Durability is one of the four key ACID attributes required to ensure the accurate and reliable operation of a transactional database. Durability refers to the ability to maintain database consistency and availability in the face of external problems, such as hardware or operating system failure. Durability is provided by four features of VoltDB: snapshots, command logging, K-safety, and disaster recovery through database replication.
Snapshots are a "snapshot" of the data within the database at a given point in time written to disk. You can use these snapshot files to restore the database to a previous, known state after a failure which brings down the database. The snapshots are guaranteed to be transactionally consistent at the point at which the snapshot was taken. Chapter 13, Saving & Restoring a VoltDB Database describes how to create and restore database snapshots.
Command Logging is a feature where, in addition to periodic snapshots, the system keeps a log of every stored procedure (or "command") as it is invoked. If, for any reason, the servers fail, they can "replay" the log on startup to reinstate the database contents completely rather than just to an arbitrary point-in-time.

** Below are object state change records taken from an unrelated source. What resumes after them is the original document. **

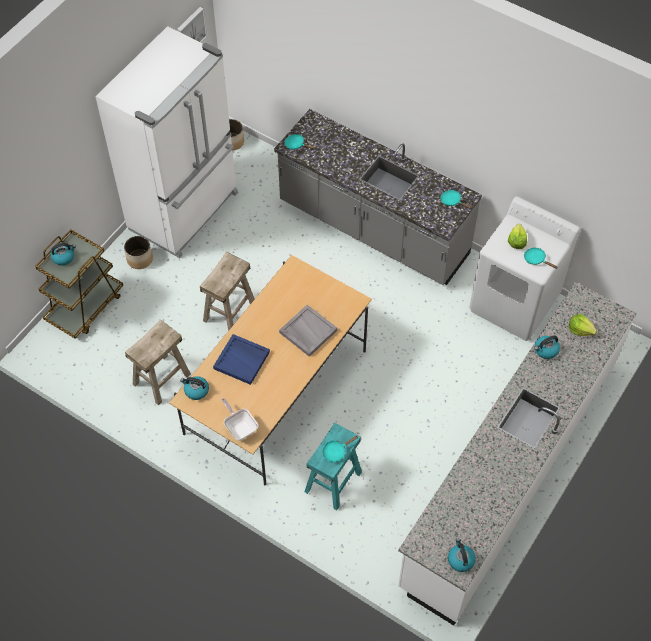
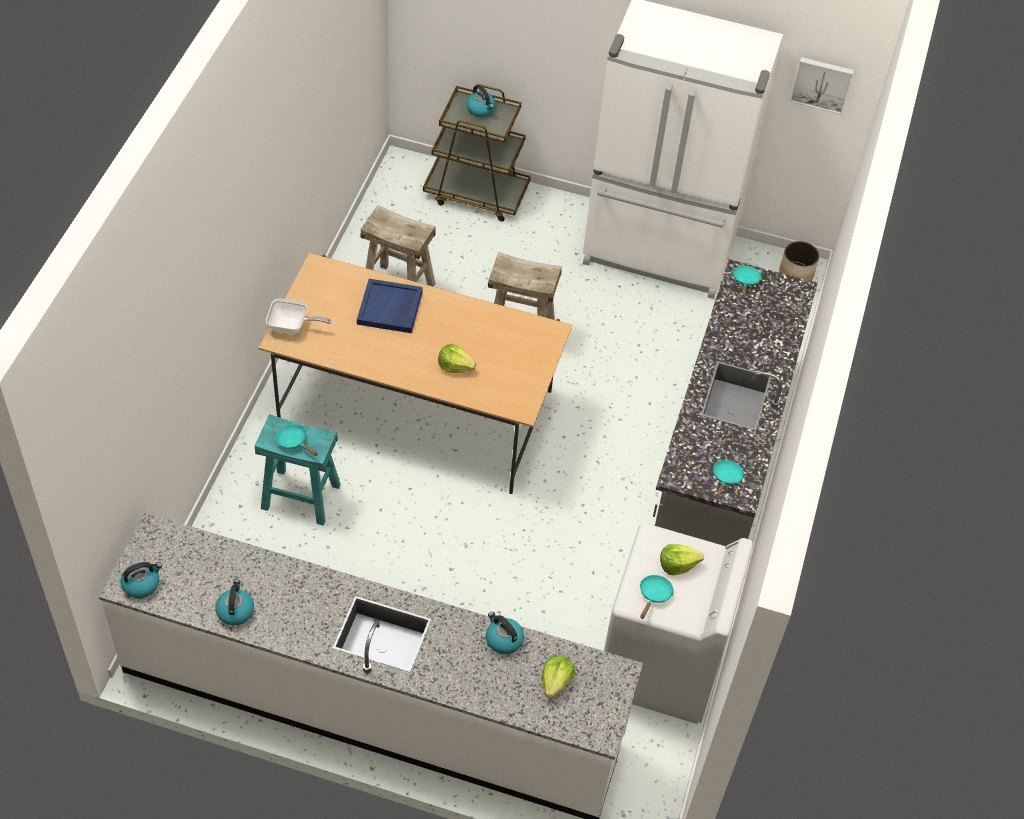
camera: 70 degrees right, 5 degrees down
(140, 259) = (566, 226): planter -> none
(196, 390) = (332, 274): kettle -> kettle (235, 610)
(240, 427) = (292, 327): frying pan -> frying pan turned 60 degrees clockwise
(307, 331) = (455, 366): grey tray -> lettuce

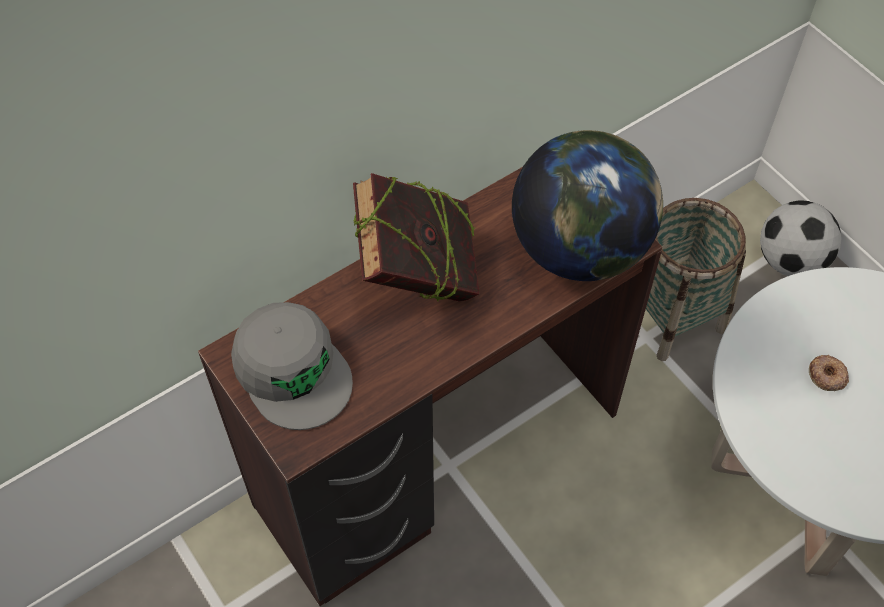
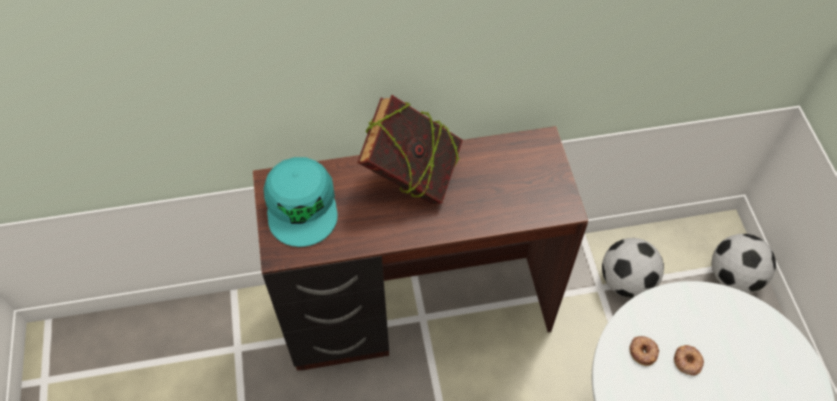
camera: 25 degrees right, 0 degrees up
(292, 370) = (302, 205): grey cap -> turquoise cap
(580, 248) = (529, 200): globe -> none
(672, 316) = (626, 281): basket -> football
(772, 385) = (643, 351): none -> donut

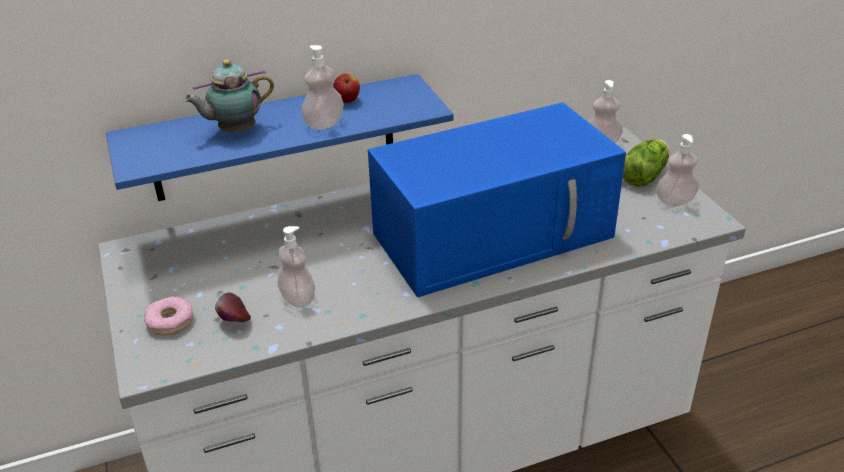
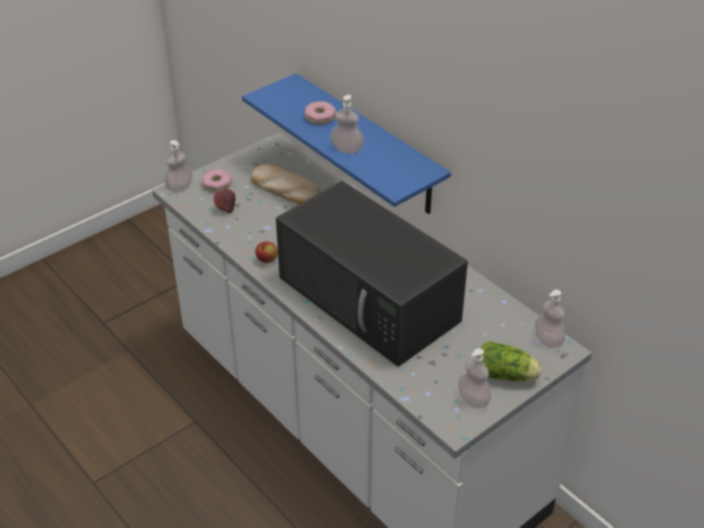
camera: 70 degrees right, 5 degrees up
(233, 260) = (284, 189): none -> bread
(234, 130) = (320, 117): teapot -> donut
(298, 298) = (257, 226): soap dispenser -> soap dispenser (179, 187)
(347, 101) = (386, 150): apple -> apple (267, 260)
(495, 233) = (371, 300): blue microwave -> black microwave

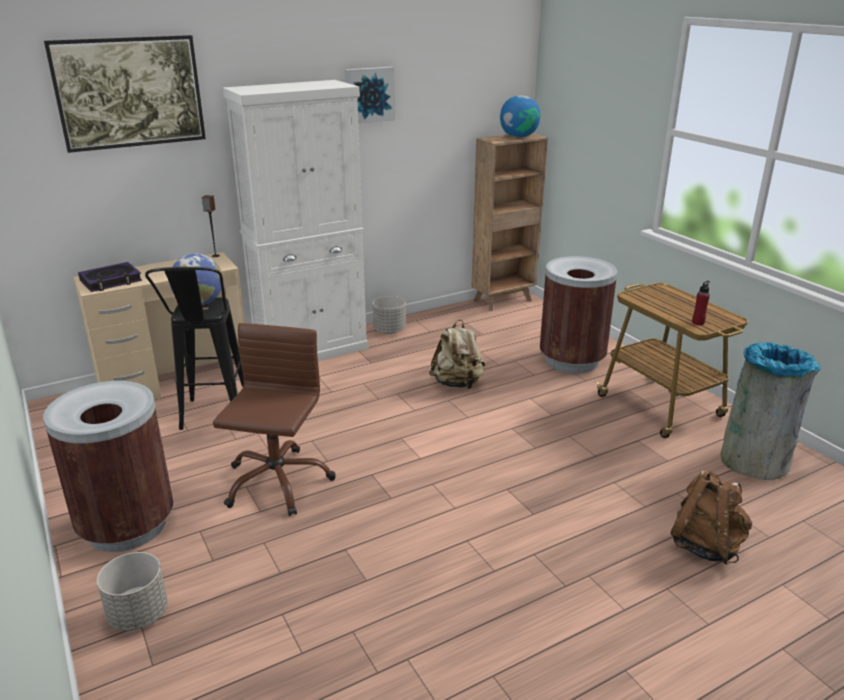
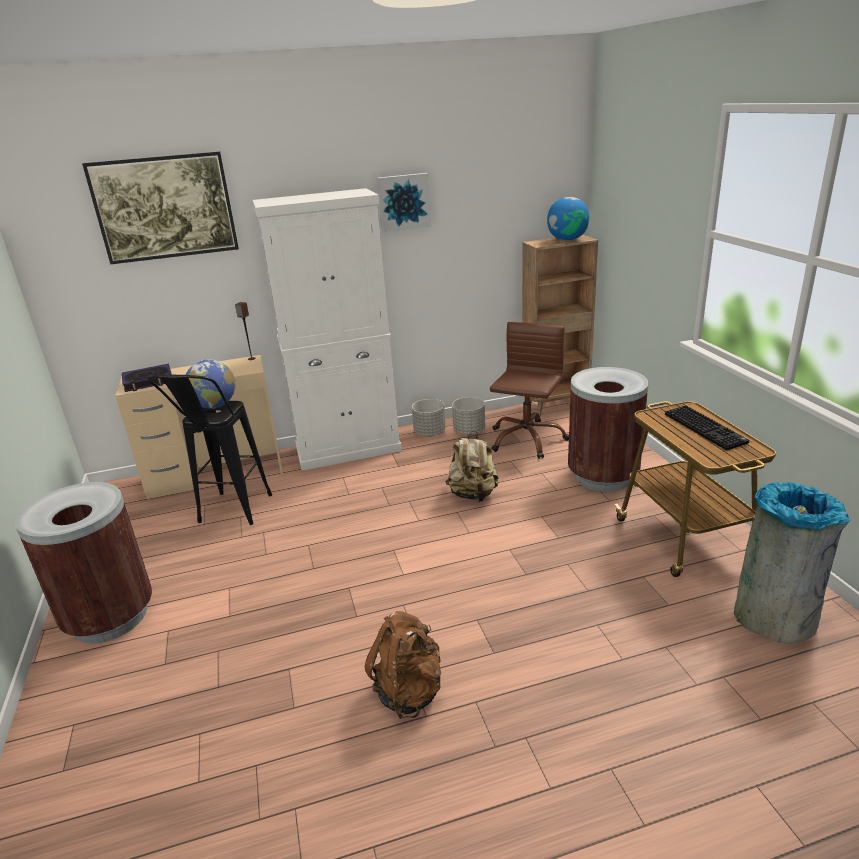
camera: 15 degrees right, 0 degrees up
(138, 614) = (76, 712): grey planter -> grey planter (469, 431)
(277, 482) = (258, 586): brown office chair -> brown office chair (526, 439)
(683, 304) = (706, 428): none -> keyboard
(698, 322) = (713, 452): red bottle -> none
(705, 545) = (677, 719): brown backpack -> brown backpack (409, 691)

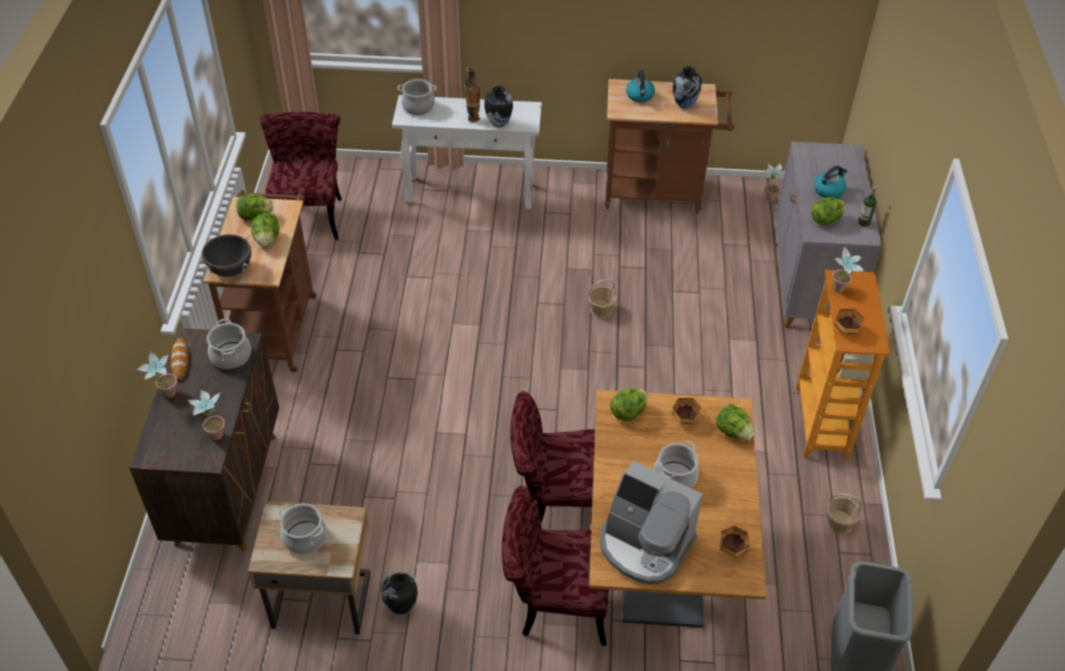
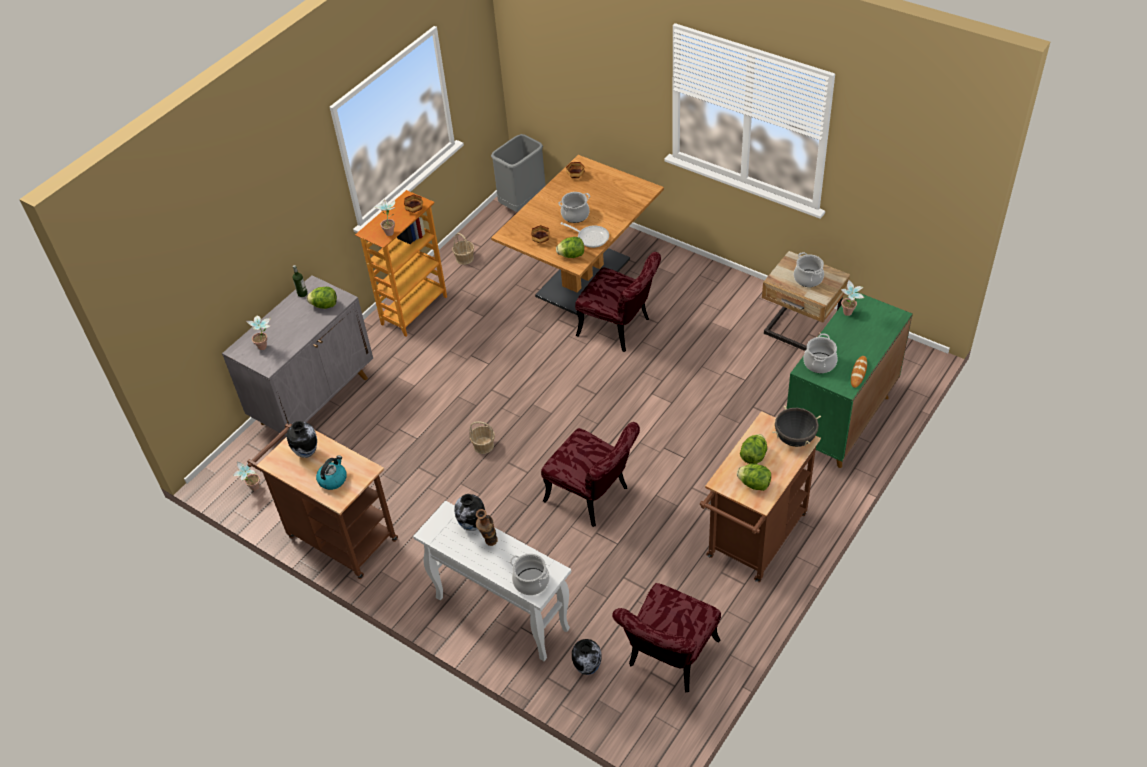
camera: 145 degrees left, 0 degrees up
(165, 395) = (876, 351): potted plant -> potted plant (266, 347)
(227, 487) = (839, 421): brown cabinet -> green cabinet
(401, 608) = (753, 310): vase -> vase (588, 668)
(554, 603) = (661, 281): red chair -> red chair (593, 497)
(625, 449) = (590, 237): none -> frying pan
(644, 545) = (620, 192): coffee machine -> none
(732, 432) = (520, 224): lettuce -> none
(829, 190) = (294, 326): kettle -> none

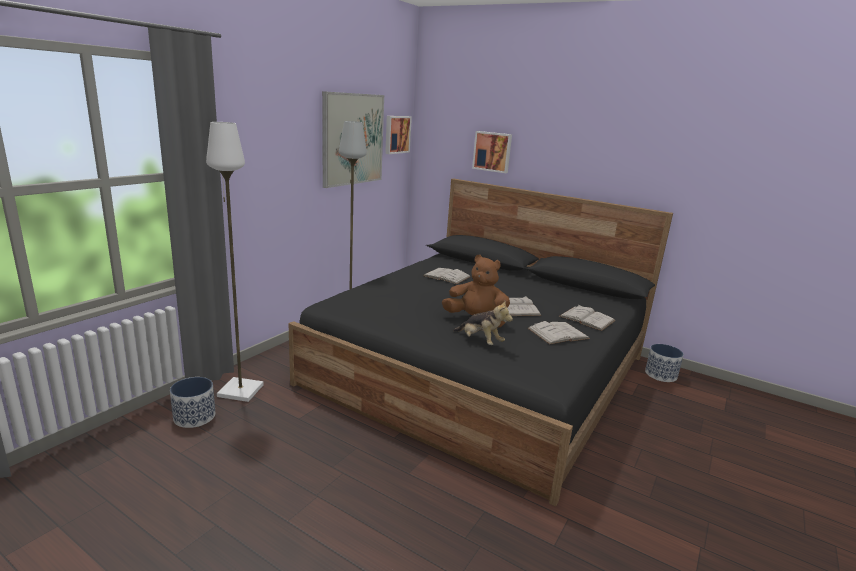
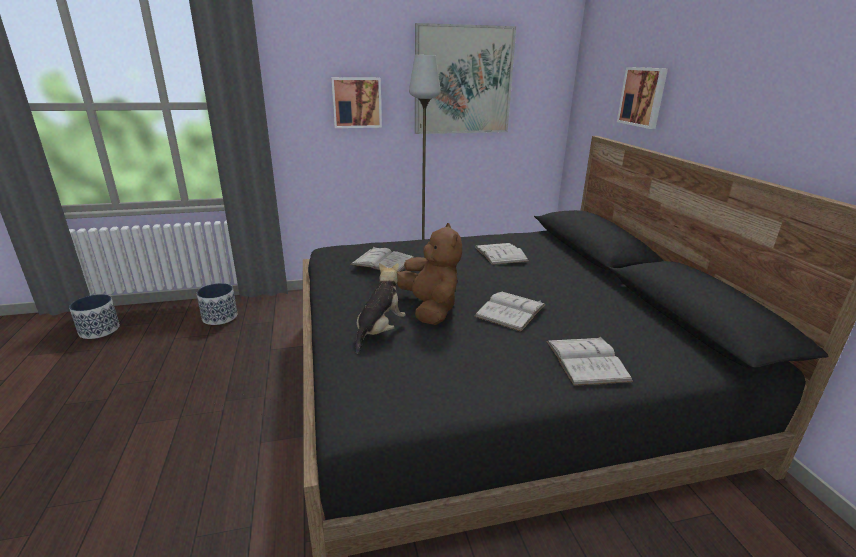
camera: 45 degrees right, 5 degrees up
(239, 391) = (272, 310): white floor lamp -> none
(396, 134) = (542, 77): picture -> picture (356, 102)
(480, 341) = (379, 331): plush toy -> plush toy turned 150 degrees counterclockwise
(558, 333) = (495, 361): white book -> white book (383, 261)
(661, 375) = (789, 525): planter -> planter (99, 330)

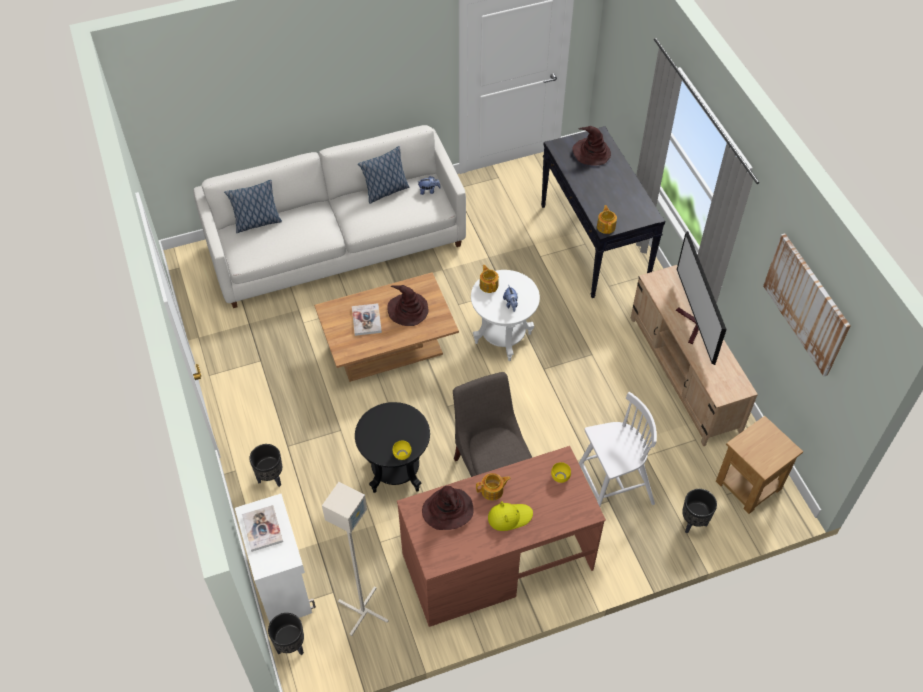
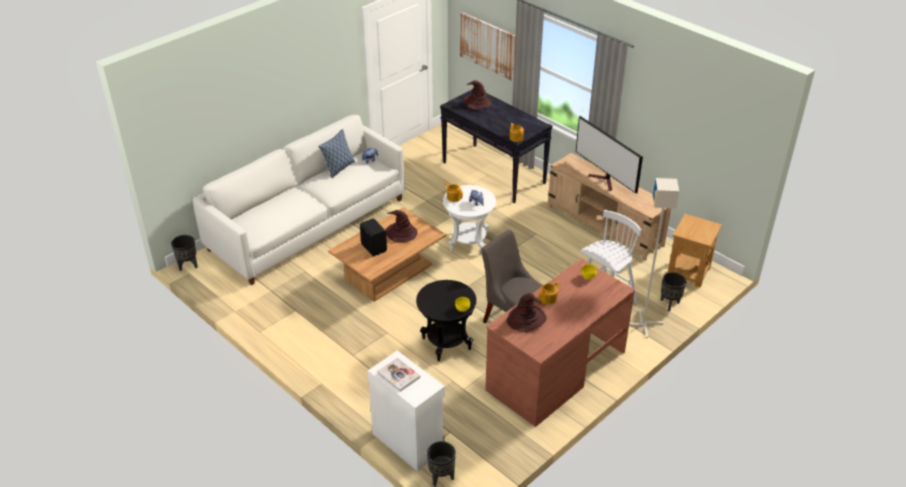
camera: 25 degrees left, 15 degrees down
(257, 223) = (252, 212): pillow -> none
(271, 478) = (353, 379): black planter -> black planter (188, 265)
(363, 612) = (481, 436): grey floor lamp -> grey floor lamp (643, 324)
(366, 320) = (374, 247): book -> black speaker
(509, 517) = (571, 309): yellow hat -> none
(806, 304) = (693, 115): picture -> picture (487, 45)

Chapter 14, Command Logging and Recovery describes how to enable, configure, and replay command logs.
K-safety refers to the practice of duplicating database partitions so that the database can withstand the loss of cluster nodes without interrupting the service. For example, a K value of zero means that there is no duplication and losing any servers will result in a loss of data and database operations. If there are two copies of every partition (a K value of one), then the cluster can withstand the loss of at least one node (and possibly more) without any interruption in service.
Database Replication is similar to K-safety, since it involves replicating data. However, rather than creating redundant partitions within a single database, database replication involves creating and maintaining a complete copy of the entire database. Database replication has a number of uses, but specifically in terms of durability, replication lets you maintain two copies of the database in separate geographic locations. In case of catastrophic events, such as fires, earthquakes, or large scale power outages, the replica can be used as a replacement for a disabled cluster.
Subsequent chapters describe snapshots and command logging. The next chapter describes how you can use database replication for disaster recovery. This chapter explains how K-safety works, how to configure your VoltDB database for different values of K, and how to recover in the case of a system failure.
K-safety involves duplicating database partitions so that if a partition is lost (either due to hardware or software problems) the database can continue to function with the remaining duplicates. In the case of VoltDB, the duplicate partitions are fully functioning members of the cluster, including all read and write operations that apply to those partitions. (In other words, the duplicates function as peers rather than in a master-slave relationship.)
It is also important to note that K-safety is different than WAN replication. In replication the entire database cluster is replicated (usually at a remote location to provide for disaster recovery in case the entire cluster or site goes down due to catastrophic failure of some type).
In replication, the replicated cluster operates independently and cannot assist when only part of the active cluster fails. The replicate is intended to take over only when the primary database cluster fails entirely. So, in cases where the database is mission critical, it is not uncommon to use both K-safety and replication to achieve the highest levels of service.
To achieve K=1, it is necessary to duplicate all partitions. (If you don't, failure of a node that contains a non-duplicated partition would cause the database to fail.) Similarly, K=2 requires two duplicates of every partition, and so on.
What happens during normal operations is that any work assigned to a duplicated partition is sent to all copies (as shown in Figure 10.1, “K-Safety in Action”). If a node fails, the database continues to function sending the work to the unaffected copies of the partition.